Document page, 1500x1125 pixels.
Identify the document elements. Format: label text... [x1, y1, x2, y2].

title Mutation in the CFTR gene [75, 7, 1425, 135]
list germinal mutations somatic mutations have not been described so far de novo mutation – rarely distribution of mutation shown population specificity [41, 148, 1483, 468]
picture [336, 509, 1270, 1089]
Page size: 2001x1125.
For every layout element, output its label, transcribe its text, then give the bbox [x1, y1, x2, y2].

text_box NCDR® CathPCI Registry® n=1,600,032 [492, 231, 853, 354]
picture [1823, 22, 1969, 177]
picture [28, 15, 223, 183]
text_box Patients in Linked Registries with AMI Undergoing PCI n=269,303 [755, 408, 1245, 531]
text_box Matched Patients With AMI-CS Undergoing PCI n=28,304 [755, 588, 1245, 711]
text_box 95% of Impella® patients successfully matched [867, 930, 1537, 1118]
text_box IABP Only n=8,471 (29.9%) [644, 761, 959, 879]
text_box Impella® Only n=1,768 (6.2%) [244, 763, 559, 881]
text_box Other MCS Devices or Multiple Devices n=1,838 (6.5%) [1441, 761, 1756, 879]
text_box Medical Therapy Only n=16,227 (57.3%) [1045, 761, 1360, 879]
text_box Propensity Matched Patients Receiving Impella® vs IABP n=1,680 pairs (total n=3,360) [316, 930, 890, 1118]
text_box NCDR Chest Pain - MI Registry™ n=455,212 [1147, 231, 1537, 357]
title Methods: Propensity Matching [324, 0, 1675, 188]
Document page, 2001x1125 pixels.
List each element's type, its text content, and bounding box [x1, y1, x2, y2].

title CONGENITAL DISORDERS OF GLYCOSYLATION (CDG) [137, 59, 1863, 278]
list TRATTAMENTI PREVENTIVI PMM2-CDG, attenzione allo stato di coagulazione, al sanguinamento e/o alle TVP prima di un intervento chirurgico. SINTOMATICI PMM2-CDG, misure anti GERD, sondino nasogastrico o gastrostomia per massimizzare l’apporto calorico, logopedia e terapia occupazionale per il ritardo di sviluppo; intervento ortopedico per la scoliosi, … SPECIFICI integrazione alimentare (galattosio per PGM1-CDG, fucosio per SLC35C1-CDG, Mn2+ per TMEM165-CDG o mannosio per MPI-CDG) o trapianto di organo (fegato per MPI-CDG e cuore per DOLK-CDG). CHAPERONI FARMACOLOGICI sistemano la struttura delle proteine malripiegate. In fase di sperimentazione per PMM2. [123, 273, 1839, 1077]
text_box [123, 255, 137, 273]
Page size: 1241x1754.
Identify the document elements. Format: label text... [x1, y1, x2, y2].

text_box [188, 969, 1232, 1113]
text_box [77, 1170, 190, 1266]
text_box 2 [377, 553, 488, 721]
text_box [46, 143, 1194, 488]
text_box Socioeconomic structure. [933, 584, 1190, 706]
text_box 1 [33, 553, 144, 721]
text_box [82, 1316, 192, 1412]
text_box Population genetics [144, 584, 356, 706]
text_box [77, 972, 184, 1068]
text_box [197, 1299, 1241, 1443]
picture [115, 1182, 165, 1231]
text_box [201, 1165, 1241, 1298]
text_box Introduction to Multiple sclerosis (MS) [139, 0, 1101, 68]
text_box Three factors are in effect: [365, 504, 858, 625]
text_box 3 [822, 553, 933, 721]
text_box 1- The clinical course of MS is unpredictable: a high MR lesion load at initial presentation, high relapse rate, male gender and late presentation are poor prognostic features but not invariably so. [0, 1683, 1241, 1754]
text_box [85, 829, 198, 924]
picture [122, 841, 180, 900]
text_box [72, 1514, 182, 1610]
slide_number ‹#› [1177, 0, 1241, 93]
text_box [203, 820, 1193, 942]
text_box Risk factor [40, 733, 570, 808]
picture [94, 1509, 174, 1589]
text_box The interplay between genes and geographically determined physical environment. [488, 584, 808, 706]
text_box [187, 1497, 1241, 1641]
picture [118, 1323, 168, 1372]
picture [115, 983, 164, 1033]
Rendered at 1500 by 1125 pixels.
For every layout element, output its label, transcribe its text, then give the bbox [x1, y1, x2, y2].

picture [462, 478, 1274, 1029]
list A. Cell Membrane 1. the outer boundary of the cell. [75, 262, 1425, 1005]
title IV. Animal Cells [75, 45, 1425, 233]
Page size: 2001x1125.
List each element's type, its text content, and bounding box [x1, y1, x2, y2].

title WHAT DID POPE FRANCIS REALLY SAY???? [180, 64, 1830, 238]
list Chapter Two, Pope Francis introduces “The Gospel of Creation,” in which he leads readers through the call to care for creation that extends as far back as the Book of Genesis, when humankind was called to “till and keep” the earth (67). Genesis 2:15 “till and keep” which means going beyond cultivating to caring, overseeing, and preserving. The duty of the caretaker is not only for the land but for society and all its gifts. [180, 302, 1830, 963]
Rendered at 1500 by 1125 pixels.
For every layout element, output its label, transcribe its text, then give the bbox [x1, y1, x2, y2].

◆ **To do**
In full and without alteration, write out each record.

◆ **Solution for this exercise**
Document page, 1500x1125 pixels.
Identify the document elements. Format: label text... [x1, y1, x2, y2].

title Mutation in the CFTR gene [75, 7, 1425, 135]
list germinal mutations somatic mutations have not been described so far de novo mutation – rarely distribution of mutation shown population specificity [41, 148, 1483, 468]
picture [336, 509, 1270, 1089]
Page size: 2001x1125.
For every layout element, output its label, transcribe its text, then give the bbox [x1, y1, x2, y2].

text_box NCDR® CathPCI Registry® n=1,600,032 [492, 231, 853, 354]
picture [1823, 22, 1969, 177]
picture [28, 15, 223, 183]
text_box Patients in Linked Registries with AMI Undergoing PCI n=269,303 [755, 408, 1245, 531]
text_box Matched Patients With AMI-CS Undergoing PCI n=28,304 [755, 588, 1245, 711]
text_box 95% of Impella® patients successfully matched [867, 930, 1537, 1118]
text_box IABP Only n=8,471 (29.9%) [644, 761, 959, 879]
text_box Impella® Only n=1,768 (6.2%) [244, 763, 559, 881]
text_box Other MCS Devices or Multiple Devices n=1,838 (6.5%) [1441, 761, 1756, 879]
text_box Medical Therapy Only n=16,227 (57.3%) [1045, 761, 1360, 879]
text_box Propensity Matched Patients Receiving Impella® vs IABP n=1,680 pairs (total n=3,360) [316, 930, 890, 1118]
text_box NCDR Chest Pain - MI Registry™ n=455,212 [1147, 231, 1537, 357]
title Methods: Propensity Matching [324, 0, 1675, 188]
Document page, 2001x1125 pixels.
List each element's type, its text content, and bounding box [x1, y1, x2, y2].

title CONGENITAL DISORDERS OF GLYCOSYLATION (CDG) [137, 59, 1863, 278]
list TRATTAMENTI PREVENTIVI PMM2-CDG, attenzione allo stato di coagulazione, al sanguinamento e/o alle TVP prima di un intervento chirurgico. SINTOMATICI PMM2-CDG, misure anti GERD, sondino nasogastrico o gastrostomia per massimizzare l’apporto calorico, logopedia e terapia occupazionale per il ritardo di sviluppo; intervento ortopedico per la scoliosi, … SPECIFICI integrazione alimentare (galattosio per PGM1-CDG, fucosio per SLC35C1-CDG, Mn2+ per TMEM165-CDG o mannosio per MPI-CDG) o trapianto di organo (fegato per MPI-CDG e cuore per DOLK-CDG). CHAPERONI FARMACOLOGICI sistemano la struttura delle proteine malripiegate. In fase di sperimentazione per PMM2. [123, 273, 1839, 1077]
text_box [123, 255, 137, 273]
Page size: 1241x1754.
Identify the document elements. Format: label text... [x1, y1, x2, y2].

text_box [188, 969, 1232, 1113]
text_box [77, 1170, 190, 1266]
text_box 2 [377, 553, 488, 721]
text_box [46, 143, 1194, 488]
text_box Socioeconomic structure. [933, 584, 1190, 706]
text_box 1 [33, 553, 144, 721]
text_box [82, 1316, 192, 1412]
text_box Population genetics [144, 584, 356, 706]
text_box [77, 972, 184, 1068]
text_box [197, 1299, 1241, 1443]
picture [115, 1182, 165, 1231]
text_box [201, 1165, 1241, 1298]
text_box Introduction to Multiple sclerosis (MS) [139, 0, 1101, 68]
text_box Three factors are in effect: [365, 504, 858, 625]
text_box 3 [822, 553, 933, 721]
text_box 1- The clinical course of MS is unpredictable: a high MR lesion load at initial presentation, high relapse rate, male gender and late presentation are poor prognostic features but not invariably so. [0, 1683, 1241, 1754]
text_box [85, 829, 198, 924]
picture [122, 841, 180, 900]
text_box [72, 1514, 182, 1610]
slide_number ‹#› [1177, 0, 1241, 93]
text_box [203, 820, 1193, 942]
text_box Risk factor [40, 733, 570, 808]
picture [94, 1509, 174, 1589]
text_box The interplay between genes and geographically determined physical environment. [488, 584, 808, 706]
text_box [187, 1497, 1241, 1641]
picture [118, 1323, 168, 1372]
picture [115, 983, 164, 1033]
Rendered at 1500 by 1125 pixels.
For every layout element, output its label, transcribe its text, then give the bbox [x1, y1, x2, y2].

picture [462, 478, 1274, 1029]
list A. Cell Membrane 1. the outer boundary of the cell. [75, 262, 1425, 1005]
title IV. Animal Cells [75, 45, 1425, 233]
Page size: 2001x1125.
List each element's type, its text content, and bounding box [x1, y1, x2, y2].

title WHAT DID POPE FRANCIS REALLY SAY???? [180, 64, 1830, 238]
list Chapter Two, Pope Francis introduces “The Gospel of Creation,” in which he leads readers through the call to care for creation that extends as far back as the Book of Genesis, when humankind was called to “till and keep” the earth (67). Genesis 2:15 “till and keep” which means going beyond cultivating to caring, overseeing, and preserving. The duty of the caretaker is not only for the land but for society and all its gifts. [180, 302, 1830, 963]
Rendered at 1500 by 1125 pixels.
For every layout element, output its label, transcribe its text, then give the bbox [x1, y1, x2, y2].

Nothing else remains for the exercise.